Pero la desnudez, la floración de su naturaleza ontológica en estado puro, continuó. Después de salir últimos en el torneo, contrataron un nuevo técnico, Néstor Gorosito (dicen que Ramón Díaz, “ídolo riverplatense”, pidió demasiada plata, ja!). En plan de generar nuevos bríos de reconstrucción, lo que el Pipo consideró más conveniente fue decir que si efectivamente le traen al Ogro Fabiani, desde Newells, el delantero “puede llegar a ser como el Mellizo”. No sólo no tienen presente, no tienen referencias propias siquiera a las cuales asirse.

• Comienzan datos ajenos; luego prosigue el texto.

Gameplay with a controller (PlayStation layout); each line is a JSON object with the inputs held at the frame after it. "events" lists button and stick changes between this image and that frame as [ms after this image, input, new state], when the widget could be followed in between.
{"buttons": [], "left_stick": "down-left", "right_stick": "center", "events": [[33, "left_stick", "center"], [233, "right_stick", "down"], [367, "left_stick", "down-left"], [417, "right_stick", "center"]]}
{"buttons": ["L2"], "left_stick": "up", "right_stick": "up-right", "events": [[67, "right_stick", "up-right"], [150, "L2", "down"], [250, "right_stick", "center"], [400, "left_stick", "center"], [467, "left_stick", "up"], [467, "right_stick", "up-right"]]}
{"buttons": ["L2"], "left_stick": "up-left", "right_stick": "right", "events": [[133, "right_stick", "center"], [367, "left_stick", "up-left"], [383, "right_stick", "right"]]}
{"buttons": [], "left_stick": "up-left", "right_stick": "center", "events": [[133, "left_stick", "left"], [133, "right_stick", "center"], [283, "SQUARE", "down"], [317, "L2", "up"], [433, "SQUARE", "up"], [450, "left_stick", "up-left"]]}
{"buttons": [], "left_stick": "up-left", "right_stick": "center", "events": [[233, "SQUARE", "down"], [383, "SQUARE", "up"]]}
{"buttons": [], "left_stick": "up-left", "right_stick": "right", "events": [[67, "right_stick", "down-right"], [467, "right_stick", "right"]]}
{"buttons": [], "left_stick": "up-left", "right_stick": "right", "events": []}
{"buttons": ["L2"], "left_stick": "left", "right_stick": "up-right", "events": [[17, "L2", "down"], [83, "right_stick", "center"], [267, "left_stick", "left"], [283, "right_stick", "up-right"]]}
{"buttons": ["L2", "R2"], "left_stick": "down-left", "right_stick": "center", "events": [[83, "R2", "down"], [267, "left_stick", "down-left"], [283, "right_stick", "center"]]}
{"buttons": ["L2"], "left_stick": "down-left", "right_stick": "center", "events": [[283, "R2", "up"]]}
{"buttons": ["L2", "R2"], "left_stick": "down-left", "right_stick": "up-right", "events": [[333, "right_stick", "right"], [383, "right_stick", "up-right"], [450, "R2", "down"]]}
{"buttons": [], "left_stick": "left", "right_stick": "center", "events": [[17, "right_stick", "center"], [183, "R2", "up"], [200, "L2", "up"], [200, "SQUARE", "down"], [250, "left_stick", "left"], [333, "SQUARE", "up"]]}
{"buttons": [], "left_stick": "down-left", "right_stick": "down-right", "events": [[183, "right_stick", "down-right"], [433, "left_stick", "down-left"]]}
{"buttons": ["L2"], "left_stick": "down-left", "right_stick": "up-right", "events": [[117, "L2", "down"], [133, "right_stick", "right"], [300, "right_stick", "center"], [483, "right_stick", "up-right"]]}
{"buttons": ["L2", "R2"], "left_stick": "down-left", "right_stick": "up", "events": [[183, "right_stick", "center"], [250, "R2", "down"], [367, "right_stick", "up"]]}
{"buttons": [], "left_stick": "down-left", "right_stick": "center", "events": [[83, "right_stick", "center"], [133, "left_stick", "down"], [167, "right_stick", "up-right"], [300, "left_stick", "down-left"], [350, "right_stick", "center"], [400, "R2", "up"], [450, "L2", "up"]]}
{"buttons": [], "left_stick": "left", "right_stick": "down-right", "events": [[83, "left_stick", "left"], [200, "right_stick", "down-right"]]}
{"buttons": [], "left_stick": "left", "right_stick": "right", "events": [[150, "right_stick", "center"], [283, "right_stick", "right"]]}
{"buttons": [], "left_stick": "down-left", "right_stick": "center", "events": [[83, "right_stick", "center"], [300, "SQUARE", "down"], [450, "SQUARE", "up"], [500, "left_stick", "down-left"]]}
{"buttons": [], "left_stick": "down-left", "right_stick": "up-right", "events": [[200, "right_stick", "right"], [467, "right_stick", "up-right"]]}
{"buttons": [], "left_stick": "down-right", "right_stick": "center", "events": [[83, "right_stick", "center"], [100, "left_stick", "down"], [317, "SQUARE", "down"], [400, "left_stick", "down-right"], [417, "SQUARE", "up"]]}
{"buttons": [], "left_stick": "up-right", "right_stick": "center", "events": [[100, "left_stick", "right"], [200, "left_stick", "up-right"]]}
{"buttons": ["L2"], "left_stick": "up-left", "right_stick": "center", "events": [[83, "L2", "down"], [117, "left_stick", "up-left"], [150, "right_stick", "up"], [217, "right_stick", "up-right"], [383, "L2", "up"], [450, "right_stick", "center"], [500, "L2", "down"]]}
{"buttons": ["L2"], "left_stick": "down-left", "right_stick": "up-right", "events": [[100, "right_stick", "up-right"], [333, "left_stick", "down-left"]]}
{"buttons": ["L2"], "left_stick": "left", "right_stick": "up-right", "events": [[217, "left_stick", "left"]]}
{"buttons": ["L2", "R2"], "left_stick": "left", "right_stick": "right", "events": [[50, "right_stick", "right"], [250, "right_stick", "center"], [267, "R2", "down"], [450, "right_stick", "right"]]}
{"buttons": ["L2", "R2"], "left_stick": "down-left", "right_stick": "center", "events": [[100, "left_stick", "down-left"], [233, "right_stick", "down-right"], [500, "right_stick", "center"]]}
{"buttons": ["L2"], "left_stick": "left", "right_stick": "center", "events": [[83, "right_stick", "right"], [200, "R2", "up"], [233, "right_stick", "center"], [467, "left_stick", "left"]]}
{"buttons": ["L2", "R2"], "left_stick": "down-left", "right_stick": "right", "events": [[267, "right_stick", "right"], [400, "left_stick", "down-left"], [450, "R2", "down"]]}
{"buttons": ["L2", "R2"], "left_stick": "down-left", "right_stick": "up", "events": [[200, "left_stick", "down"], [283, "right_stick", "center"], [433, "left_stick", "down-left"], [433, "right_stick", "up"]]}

Por eso comparan con el astro boquense nacido en Gimnasia de La Plata, Guillermo Barros Schelotto, cuya persistente idolatría quién sabe cuánto debe a su efectivamente hermoso desempeño en la cancha y cuánto está signada por su buena relación con la mafiosa barra brava y la dirigencia macrista. Porque, digámoslo, aunque apilando triunfos y también mucha cátedra de buen fútbol, Boca tuvo una última docena de años complicada, marcada por el devenir macrista de su destino. Empero, como se ha señalado, boca tiene una resistencia que ni qué, mayor que la de la propia Ciudad de Buenos Aires. Acaso la muerte de nuestro presidente Pompilio, parece que a causa de un viagrazo entre las piernas de una tal Jesica Cirio, hable de lo pronto que retorna el espíritu festivo y jolgorioso después del canalla, higienista y anti mitológico eficientismo macrista. Boca resiste períodos anti-bosteros porque en realidad alberga todas las tendencias sociales en su seno y nunca nada puede alterar su esencia. Boca es algo que se da por sentado. Ni hace falta sacar remeras al son de eventos del mero calendario deportivo; se visten las remeras siempre como festejo de sí mismas. A Boca jamás podría hacer falta defenderlo, porque Boca es todo, es fiesta incluso en la derrota (como quedó claro en el larguísimo período de sequía entre el Maradona del 81 y el Bianchi del 98), y, además, todo el resto, en el fondo define sus coordenadas de existencia en relación con Boca. El resto de los equipos debería estar orgulloso de ser argentinos, precisamente de ser compatriotas de Boca, porque eso significa que, desde su lugar, participan de Boca. Y los argentinos, todos, podríamos tener un gesto magno de confraternidad y lástima redentora: ofrezcamos una amnistía para gallinas.